RANGE-FINDING/SCREENING STUDIES:
Toxicity, as indicated by thinning of the background lawn, was observed with TA100, TA1535 and TA1537 tester strains, at the two or three highest concentrations tested, both in the absence and presence of S9 metabolism. A
more pronounced toxic effect was observed with TA100 tester strain, showinga marked and dose related reduction in revertant numbers. No toxic effect was noticed with WP2 uvrA and TA98, at any dose level tested, in the absence or presence of S9 metabolism.
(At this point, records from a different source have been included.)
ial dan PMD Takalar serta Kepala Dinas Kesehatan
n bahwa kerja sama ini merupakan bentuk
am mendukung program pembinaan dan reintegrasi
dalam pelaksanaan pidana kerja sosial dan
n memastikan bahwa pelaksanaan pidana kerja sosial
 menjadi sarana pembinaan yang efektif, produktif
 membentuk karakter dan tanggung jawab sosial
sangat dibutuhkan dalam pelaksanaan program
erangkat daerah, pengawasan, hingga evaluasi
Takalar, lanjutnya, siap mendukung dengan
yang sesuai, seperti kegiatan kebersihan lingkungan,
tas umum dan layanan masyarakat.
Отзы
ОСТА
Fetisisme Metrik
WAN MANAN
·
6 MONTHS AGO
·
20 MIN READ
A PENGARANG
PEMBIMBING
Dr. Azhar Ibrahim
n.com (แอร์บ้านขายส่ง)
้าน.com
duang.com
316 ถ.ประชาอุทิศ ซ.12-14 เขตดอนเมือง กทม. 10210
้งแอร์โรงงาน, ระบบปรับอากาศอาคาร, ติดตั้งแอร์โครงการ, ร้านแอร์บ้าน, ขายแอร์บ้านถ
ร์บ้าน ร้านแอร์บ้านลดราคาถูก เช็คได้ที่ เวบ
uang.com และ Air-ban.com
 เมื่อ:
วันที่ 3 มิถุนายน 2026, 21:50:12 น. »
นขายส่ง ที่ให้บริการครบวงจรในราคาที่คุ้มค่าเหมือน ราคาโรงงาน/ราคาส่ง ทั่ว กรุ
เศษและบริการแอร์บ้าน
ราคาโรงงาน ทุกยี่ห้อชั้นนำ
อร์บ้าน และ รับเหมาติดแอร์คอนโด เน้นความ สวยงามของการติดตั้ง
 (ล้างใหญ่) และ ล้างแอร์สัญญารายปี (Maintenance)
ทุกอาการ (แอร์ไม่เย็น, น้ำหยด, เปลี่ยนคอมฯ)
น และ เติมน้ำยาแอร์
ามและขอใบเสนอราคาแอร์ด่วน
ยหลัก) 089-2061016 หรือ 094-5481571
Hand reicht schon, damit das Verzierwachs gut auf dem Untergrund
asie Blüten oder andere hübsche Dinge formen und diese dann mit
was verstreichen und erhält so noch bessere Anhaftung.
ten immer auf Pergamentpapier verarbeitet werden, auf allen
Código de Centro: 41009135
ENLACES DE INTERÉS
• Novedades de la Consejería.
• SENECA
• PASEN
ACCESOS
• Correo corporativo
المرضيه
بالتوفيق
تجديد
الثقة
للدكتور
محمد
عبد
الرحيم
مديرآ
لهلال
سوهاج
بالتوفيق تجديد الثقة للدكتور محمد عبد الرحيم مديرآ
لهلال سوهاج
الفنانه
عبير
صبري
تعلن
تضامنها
HISTORICAL CONTROL DATA (with ranges, means and standard deviation and confidence interval (e.g. 95%)
- Positive historical control data: see attached
- Negative (solvent/vehicle) historical control data: see attached

Applicant's summary and conclusion

Conclusions:

Based on the results of this study Cedarwood Virginia Oil does not need to be classified for genotoxicity in accordance with the criteria outlined in Annex I of the CLP Regulation (1272/2008/EC).

Executive summary:

Three experiments were performed to test the gene mutation potential of Cedarwood Oil Virginiana according to OECDTG471. In main assay I, using the plate incorporation method, the test item was assayed at dose levels ranging from 16,5-5000µg/plate (concentrations chosen on the basis of the results obtained in a preliminary toxicity test). Toxicity, as indicated by thinning of the background lawn and/or reduction in revertant colonies was observed with TA1535, TA1537 and TA100, starting from 500 μg/plate or 1000 μg/plate, both in the absence and presence of S9 metabolic activation. No toxic effect was noticed with WP2uvrA and TA98. As no relevant increase in revertant numbers was observed at any concentration tested, a pre-incubation step was included for all treatments of Main Assay II. The test item was assayed at dose levels ranging from 7.81-5000µg/plate. No toxicity was noticed with WP2uvrA and TA98, at any dose level. Toxicity, from severe ( TA1537, and TA100) to slight (remaining strains), was observed with the remaining tester strains both in the absence and presence of S9 metabolism. In order to have a sufficient number of analysable concentrations, a further experiment (III), using the pre-incubation method, was performed with TA1537 and TA100 tester strains using dose levels ranging from 0.488-15.6 µg/plate. A slight thinning of the background lawn was observed with both tester strains, at the highest dose level. No relevant increase in the number of revertant colonies was observed, with any tester strain, in the plate incorporation or pre- incubation assay, at any dose level, in the absence or presence of S9 metabolism. The mean plate counts for untreated and positive control plates fell within RTC acceptance criteria based on historical control. It is concluded that the test item Cedarwood Virginia Oil does not induce reverse mutation in Salmonella typhimurium or Escherichia coli in the absence or presence of S9 metabolism, under the reported experimental conditions. Based on the results of this study Cedarwood Virginia Oil does not need to be classified for genotoxicity in accordance with the criteria outlined in Annex I of the CLP Regulation (1272/2008/EC).